In a statement, CONATEL accuses Radio Mega of using its frequency for “the purposes of massive dissemination of propaganda in favor of armed groups who sow terror across the Capital.”

CONATEL further orders Radio Méga to immediately suspend the program and threatens to suspend its license to operate should the radio station fail to comply with the decision to stop broadcasting “Boukante La Pawòl.”

But SOS Journalists said that the radio station has never carried out any propaganda in favor of criminal gangs, describing CONATEL’s note as “regrettable, shameful and despicable.

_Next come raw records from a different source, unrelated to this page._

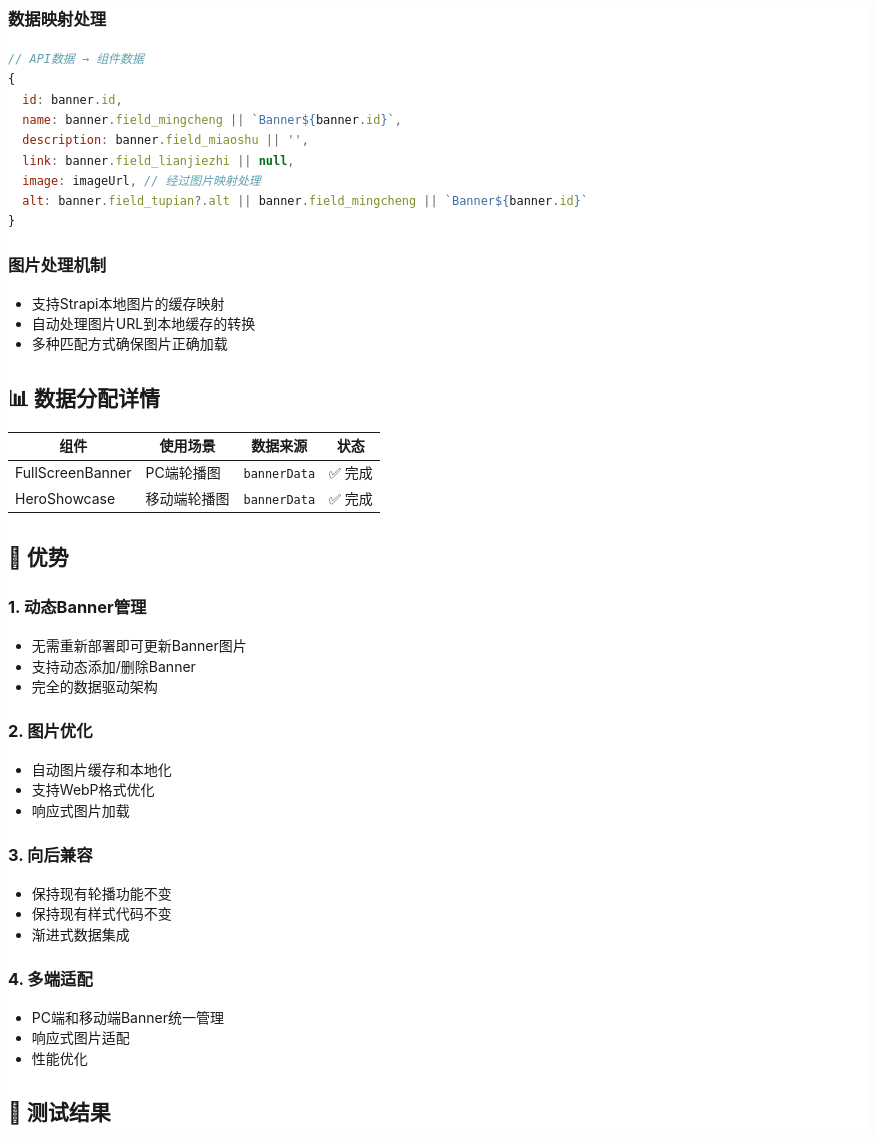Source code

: ### 数据映射处理
```javascript
// API数据 → 组件数据
{
  id: banner.id,
  name: banner.field_mingcheng || `Banner${banner.id}`,
  description: banner.field_miaoshu || '',
  link: banner.field_lianjiezhi || null,
  image: imageUrl, // 经过图片映射处理
  alt: banner.field_tupian?.alt || banner.field_mingcheng || `Banner${banner.id}`
}
```

### 图片处理机制
- 支持Strapi本地图片的缓存映射
- 自动处理图片URL到本地缓存的转换
- 多种匹配方式确保图片正确加载

## 📊 数据分配详情

| 组件 | 使用场景 | 数据来源 | 状态 |
|------|----------|----------|------|
| FullScreenBanner | PC端轮播图 | `bannerData` | ✅ 完成 |
| HeroShowcase | 移动端轮播图 | `bannerData` | ✅ 完成 |

## 🚀 优势

### 1. 动态Banner管理
- 无需重新部署即可更新Banner图片
- 支持动态添加/删除Banner
- 完全的数据驱动架构

### 2. 图片优化
- 自动图片缓存和本地化
- 支持WebP格式优化
- 响应式图片加载

### 3. 向后兼容
- 保持现有轮播功能不变
- 保持现有样式代码不变
- 渐进式数据集成

### 4. 多端适配
- PC端和移动端Banner统一管理
- 响应式图片适配
- 性能优化

## 🧪 测试结果
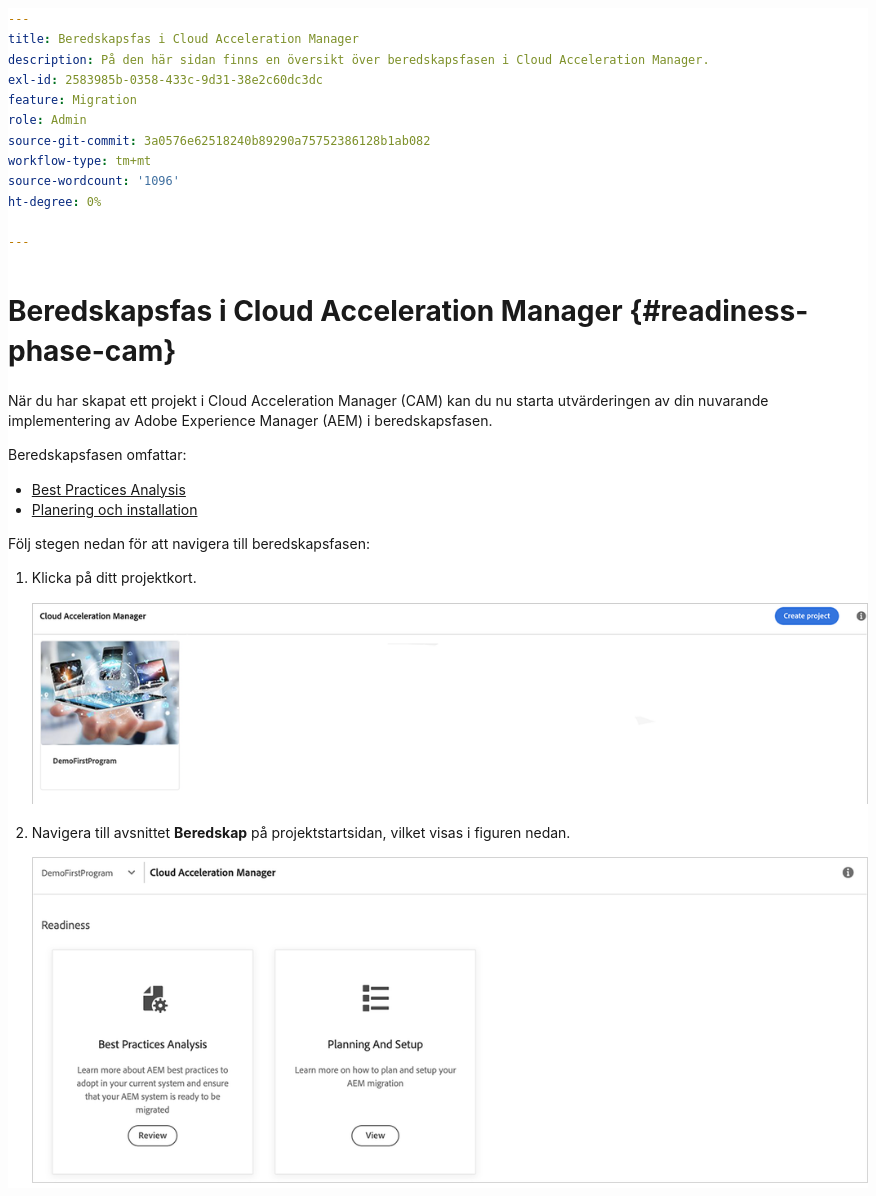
 ```yaml
---
title: Beredskapsfas i Cloud Acceleration Manager
description: På den här sidan finns en översikt över beredskapsfasen i Cloud Acceleration Manager.
exl-id: 2583985b-0358-433c-9d31-38e2c60dc3dc
feature: Migration
role: Admin
source-git-commit: 3a0576e62518240b89290a75752386128b1ab082
workflow-type: tm+mt
source-wordcount: '1096'
ht-degree: 0%

---
```


# Beredskapsfas i Cloud Acceleration Manager {#readiness-phase-cam}

När du har skapat ett projekt i Cloud Acceleration Manager (CAM) kan du nu starta utvärderingen av din nuvarande implementering av Adobe Experience Manager (AEM) i beredskapsfasen.

Beredskapsfasen omfattar:

* [Best Practices Analysis](#best-practices-analysis)
* [Planering och installation](#planning-setup)

Följ stegen nedan för att navigera till beredskapsfasen:

1. Klicka på ditt projektkort.

   ![Projektkort](/help/journey-migration/cloud-acceleration-manager/assets/cam-landing1.png)

1. Navigera till avsnittet **Beredskap** på projektstartsidan, vilket visas i figuren nedan.

   ![Beredskap](/help/journey-migration/cloud-acceleration-manager/assets/readiness-1.png)
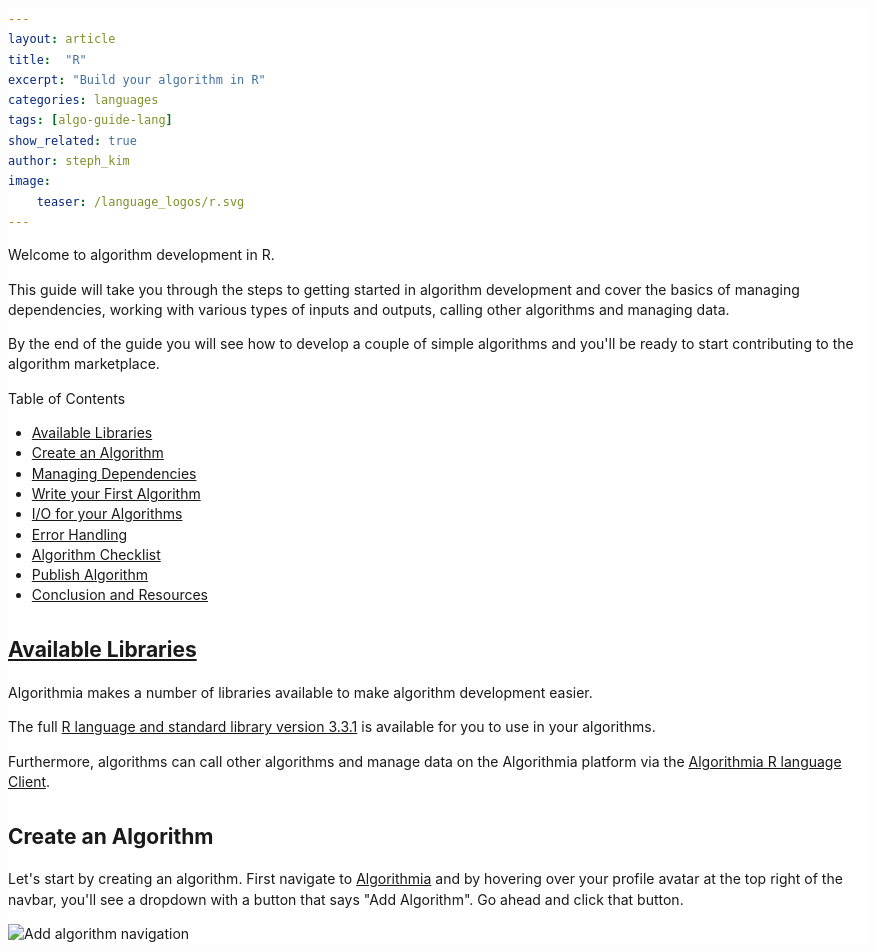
 ```yaml
---
layout: article
title:  "R"
excerpt: "Build your algorithm in R"
categories: languages
tags: [algo-guide-lang]
show_related: true
author: steph_kim
image:
    teaser: /language_logos/r.svg
---
```


Welcome to algorithm development in R.

This guide will take you through the steps to getting started in algorithm development and cover the basics of managing dependencies, working with various types of inputs and outputs, calling other algorithms and managing data.

By the end of the guide you will see how to develop a couple of simple algorithms and you'll be ready to start contributing to the algorithm marketplace.

Table of Contents

* [Available Libraries](#available-libraries)
* [Create an Algorithm](#create-an-algorithm)
* [Managing Dependencies](#managing-dependencies)
* [Write your First Algorithm](#write-your-first-algorithm)
* [I/O for your Algorithms](#io-for-your-algorithms)
* [Error Handling](#error-handling)
* [Algorithm Checklist](#algorithm-checklist)
* [Publish Algorithm](#publish-algorithm)
* [Conclusion and Resources](#conclusion-and-resources)

## [Available Libraries](#available-libraries)

Algorithmia makes a number of libraries available to make algorithm development easier.

The full <a href="https://www.r-project.org/about.html">R language and standard library version 3.3.1</a>
is available for you to use in your algorithms.

Furthermore, algorithms can call other algorithms and manage data on the Algorithmia platform
via the <a href="{{ site.baseurl }}/clients/r/">Algorithmia R language Client</a>.

## Create an Algorithm

Let's start by creating an algorithm. First navigate to [Algorithmia](https://algorithmia.com) and by hovering over your profile avatar at the top right of the navbar, you'll see a dropdown with a button that says "Add Algorithm". Go ahead and click that button.

<img src="{{ site.baseurl }}/images/post_images/algo_dev_lang/add_algorithm.png" alt="Add algorithm navigation" class="screenshot img-sm">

“The biggest sin the show has been accused of seems to be its independence and its critical sense vis-à-vis those in power,” it said, adding that the host of the program, Guerrier Henry, and his teammate Jean Ismael Valestin “has long and often been targeted by men of power in Haiti.”

SOS Journalistes said CONATEL had evoked a decree taken in October 1977, under Jean-Claude Duvalier’s dictatorship, to justify its decision to remove the program from the radio.

The media group said the decree in question was repealed by the 1987 amended constitution in article 296 of its transitional provisions.

It said further that the Universal Declaration of Human Rights of 1948 states that every individual has the right to freedom of opinion and expression, which includes the right not to be disturbed for his opinions and the right to seek, receive, and disseminate information and ideas by any means of expression whatsoever, without regard to borders.

“CONATEL and the administration led by the Transitional Presidential Council (TPC) and Prime Minister Alix Didier Fils-Aimé seem to ignore these provisions of universal scope,”

SOS Journalistes said, describing CONATEL’s decision “as an arbitrary and desperate.

“These actions are strangely reminiscent of the times of the worst dictatorships that were thought to be forever over in Haiti,” SOS Journalistes added.